The proliferation of Direct-to-Consumer (DTC) companies focusing on activewear.
In the world of fashion, activewear has taken centre stage as a growing sector, outpacing traditional apparel in terms of growth. This shift is not only attracting digital-native brands but also traditional retailers, who are eager to tap into this burgeoning market.
One such brand, Vuori, is making waves by offering products beyond activewear. The company, which has been profitable since 2017, recently raised $400 million and plans for a broad-based expansion. This funding will not only help Vuori expand its activewear line but also venture into new categories such as dress pants and travel-specific items.
The surging popularity of activewear has led many companies to enter the market. Lululemon, a global brand that trades at a $50 billion market cap, almost 10 times its revenue, is still growing 25% to 30% a year. In Q1 2022, Lululemon made $1.5 billion in revenue. Despite its size, Lululemon has not yet been significantly impacted by the law of large numbers.

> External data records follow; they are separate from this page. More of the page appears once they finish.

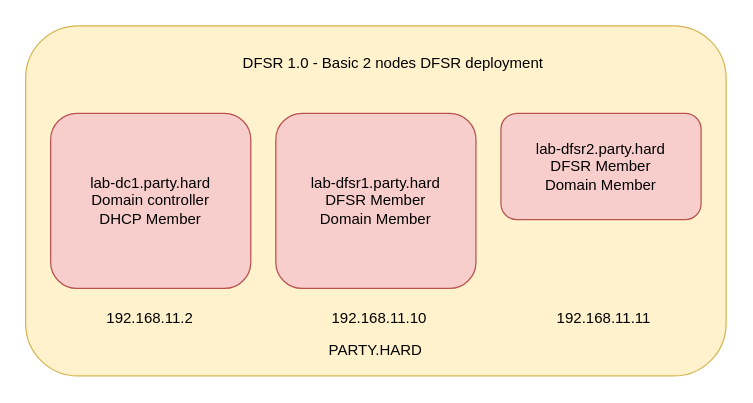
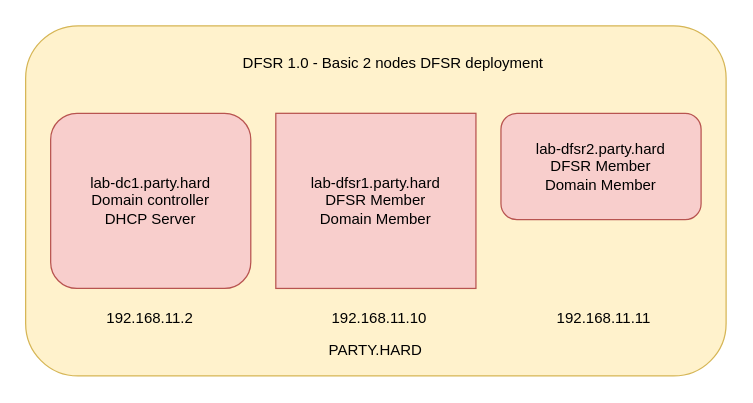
  <mxCell id="0" />
  <mxCell id="1" parent="0" />
  <mxCell id="2" value="" style="rounded=1;whiteSpace=wrap;html=1;align=center;fillColor=#fff2cc;strokeColor=#d6b656;" parent="1" vertex="1"><mxGeometry x="20" y="20" width="560" height="280" as="geometry" /></mxCell>
  <mxCell id="3" value="PARTY.HARD" style="text;html=1;strokeColor=none;fillColor=none;align=center;verticalAlign=middle;whiteSpace=wrap;rounded=0;" parent="1" vertex="1"><mxGeometry x="280" y="270" width="40" height="20" as="geometry" /></mxCell>
- <mxCell id="4" value="lab-dc1.party.hard&lt;br&gt;Domain controller&lt;br&gt;DHCP Member" style="rounded=1;whiteSpace=wrap;html=1;fillColor=#f8cecc;strokeColor=#b85450;" parent="1" vertex="1"><mxGeometry x="40" y="90" width="160" height="140" as="geometry" /></mxCell>
+ <mxCell id="4" value="lab-dc1.party.hard&lt;br&gt;Domain controller&lt;br&gt;DHCP Server" style="rounded=1;whiteSpace=wrap;html=1;fillColor=#f8cecc;strokeColor=#b85450;" parent="1" vertex="1"><mxGeometry x="40" y="90" width="160" height="140" as="geometry" /></mxCell>
  <mxCell id="5" value="192.168.11.2" style="text;html=1;" parent="1" vertex="1"><mxGeometry x="82.5" y="240" width="75" height="30" as="geometry" /></mxCell>
  <mxCell id="6" value="DFSR 1.0 - Basic 2 nodes DFSR deployment" style="text;html=1;strokeColor=none;fillColor=none;align=center;verticalAlign=middle;whiteSpace=wrap;rounded=0;" vertex="1" parent="1"><mxGeometry x="119" y="40" width="390" height="20" as="geometry" /></mxCell>
- <mxCell id="7" value="lab-dfsr1.party.hard&lt;br&gt;DFSR Member&lt;br&gt;Domain Member" style="rounded=1;whiteSpace=wrap;html=1;fillColor=#f8cecc;strokeColor=#b85450;" vertex="1" parent="1"><mxGeometry x="220" y="90" width="160" height="140" as="geometry" /></mxCell>
+ <mxCell id="7" value="lab-dfsr1.party.hard&lt;br&gt;DFSR Member&lt;br&gt;Domain Member" style="whiteSpace=wrap;html=1;fillColor=#f8cecc;strokeColor=#b85450;rounded=0;" vertex="1" parent="1"><mxGeometry x="220" y="90" width="160" height="140" as="geometry" /></mxCell>
  <mxCell id="8" value="192.168.11.10" style="text;html=1;" vertex="1" parent="1"><mxGeometry x="262.5" y="240" width="75" height="30" as="geometry" /></mxCell>
  <mxCell id="9" value="lab-dfsr2.party.hard&lt;br&gt;DFSR Member&lt;br&gt;Domain Member" style="rounded=1;whiteSpace=wrap;html=1;fillColor=#f8cecc;strokeColor=#b85450;" vertex="1" parent="1"><mxGeometry x="400" y="90" width="160" height="85" as="geometry" /></mxCell>
  <mxCell id="10" value="192.168.11.11" style="text;html=1;" vertex="1" parent="1"><mxGeometry x="442.5" y="240" width="75" height="30" as="geometry" /></mxCell>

Another player in the activewear space is Outdoor Voices, a direct-to-consumer (DTC) brand that gained rapid popularity but is still trying to solve operational problems. Sweaty Betty, another DTC brand, has faced challenges and was acquired by Wolverine World Wide.
The traditional athletic brands have failed to cater to the women's business effectively, opening up opportunities for DTC brands. Brands like Beyond Yoga, which was purchased by Levi's, and Alo Yoga, which has increasingly shifted into the athletics space, are capitalising on this gap.
The athletics space still holds big opportunities for DTC brands. Top brands have increasingly adapted their offerings to include more streetwear and lifestyle-focused items. Sports equipment brand Wilson, for instance, opened its first stores and debuted an apparel line.
However, the journey is not without challenges. Many DTC activewear brands have faced operational challenges. Industry expert Kossow warns against DTC brands expanding into new categories too quickly, citing Lululemon as an indicator of growth opportunity in the activewear space.
The consumers' willingness to pay higher prices for versatile, better-looking, and durable athleisure is a trend that Kossow believes will continue. Consumers have become accustomed to paying higher prices for athleisure, with brands like Lululemon, Vuori, and Outdoor Voices offering leggings that cost upwards of $80 a pair.
Even traditional retailers are jumping on the bandwagon. Target launched its own activewear private label in January 2020, and Kohl's followed suit later in the year. J.C. Penney revamped its activewear line in an effort to strengthen its merchandise assortment.
In footwear, the athleisure trend is so strong that the sports side of the business is now much larger than fashion footwear as a category. This trend is also reflected in the IPO filings of Allbirds and On.
In conclusion, the activewear market is a growing landscape for both DTC brands and traditional retailers. With consumers willing to pay higher prices for versatile, better-looking, and durable athleisure, the opportunities for growth are immense. However, it's crucial for brands to navigate this space carefully, ensuring they can meet the operational demands of expanding into new categories.